### What to work on
• a. Print the model kit forum thread word for word, from "Weave the sprues" to "be $30 or $40!".
• b. Proceed with the forum thread about unsold model kits, picking up right after its final sentence.

### Document passage
|---|
All those kits going to waste.
Why not sell them without boxes, or instructions,
for cost just to get your money back?

Or, donate them to a "Make and Take" event?

Hand them out at Wonderfest as door prizes?

Trade for a sandwich?

Build them all into a giant Borg cube?

What else could be done?


----------



## Todd P. (Apr 12, 2007)

That could be a fun thread. "How to use the kits they made but didn't sell." Maybe even COULDN'T sell, because how many people would want one of those old plane kits?

Weave the sprues into heavy-duty fly swatters.

Give the kits, glue and paint to a thousand monkeys and feature whatever they come up with in the next SyFy movie.


----------



## djnick66 (May 2, 2008)

The way I assumed they would do it (if they were an up and up company) would be get Revell to run some popular molds (Flying Sub, Fokker Triplane, etc.) and sell them in retro boxes. There isnt a lot of production cost there... just printing boxes and instruction sheets. Once they got going, they could revese engineer some kits like Polar Lights, Moebius and even Revell have done. I was surprised to see some of the "new Aurora" reissued had high MSRP's compared to what the originals bring. You can buy most of the Aurora World War I planes in various vintage boxes for $8-$18 on eBay, yet the weird reissue Triplane (mix of late tooling and early box and instructions) was supposed to be $30 or $40!
|---|
### Provided information
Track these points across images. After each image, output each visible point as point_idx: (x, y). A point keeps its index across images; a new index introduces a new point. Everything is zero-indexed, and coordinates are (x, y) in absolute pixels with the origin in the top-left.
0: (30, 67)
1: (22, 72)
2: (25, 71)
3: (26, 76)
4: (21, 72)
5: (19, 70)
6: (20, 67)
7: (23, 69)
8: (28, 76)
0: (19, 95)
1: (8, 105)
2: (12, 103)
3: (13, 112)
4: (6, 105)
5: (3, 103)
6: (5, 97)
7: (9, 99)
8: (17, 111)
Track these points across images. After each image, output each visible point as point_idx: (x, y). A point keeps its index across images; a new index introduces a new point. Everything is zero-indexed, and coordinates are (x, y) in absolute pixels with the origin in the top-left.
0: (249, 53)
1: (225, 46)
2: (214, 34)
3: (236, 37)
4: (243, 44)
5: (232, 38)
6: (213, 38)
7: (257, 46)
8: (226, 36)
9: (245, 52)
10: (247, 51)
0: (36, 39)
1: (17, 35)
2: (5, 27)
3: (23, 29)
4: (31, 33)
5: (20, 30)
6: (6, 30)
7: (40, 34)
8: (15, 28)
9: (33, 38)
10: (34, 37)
|---|
### Responses
• a.
Weave the sprues into heavy-duty fly swatters.

Give the kits, glue and paint to a thousand monkeys and feature whatever they come up with in the next SyFy movie.


----------



## djnick66 (May 2, 2008)

The way I assumed they would do it (if they were an up and up company) would be get Revell to run some popular molds (Flying Sub, Fokker Triplane, etc.) and sell them in retro boxes. There isnt a lot of production cost there... just printing boxes and instruction sheets. Once they got going, they could revese engineer some kits like Polar Lights, Moebius and even Revell have done. I was surprised to see some of the "new Aurora" reissued had high MSRP's compared to what the originals bring. You can buy most of the Aurora World War I planes in various vintage boxes for $8-$18 on eBay, yet the weird reissue Triplane (mix of late tooling and early box and instructions) was supposed to be $30 or $40!

• b.
Playing Mantis wasn't a small company per se. They made Johnny Lightning die cast, which is what Racing Champs was after. Polar Lights was just sort of a "bonus". I don't think the Aurora were trying to get bought out! To be bought out you need a company in the first place. They owned nothing to sell! Revell owns the surviving Aurora molds. 

For what its worth, many model companies will run kits for customers. Basically you buy a run (20,000 kits or something) and can do with them what you want. A UK hobby shop had a run of Revell P-47N Thunderbolts done recently by Revell Germany. I bought a header card Revell/Monogram 1/48 Vietnam boat that was sold by a US model ship retailer. They also had some Lindberg ships in their own packaging. I belive someone paid for a run of Aurora Gotha bombers once, to be sold in retro boxes.


----------



## CaptFrank (Jan 29, 2005)

Todd P. said:


> That could be a fun thread. "How to use the kits they made but didn't sell." Maybe even COULDN'T sell, because *how many people would want one of those old plane kits?*
> Weave the sprues into heavy-duty fly swatters.
> 
> Give the kits, glue and paint to a thousand monkeys and feature whatever they come up with in the next SyFy movie.


Well,
I would take one, or two, if they gave them to me.


----------



## CaptFrank (Jan 29, 2005)

> To be bought out you need a company in the first place. They owned nothing to sell!


Which is why it's called a "scam".
There was nothing legitimate about those guys.
They tried to claim title to the Aurora name. They
changed their new company's name to "A-Corp" because
they didn't own "Aurora".

The whole thing was just PR to make them _look_ like
a business. 

They thought they were going to get a big paycheck from
some large model company.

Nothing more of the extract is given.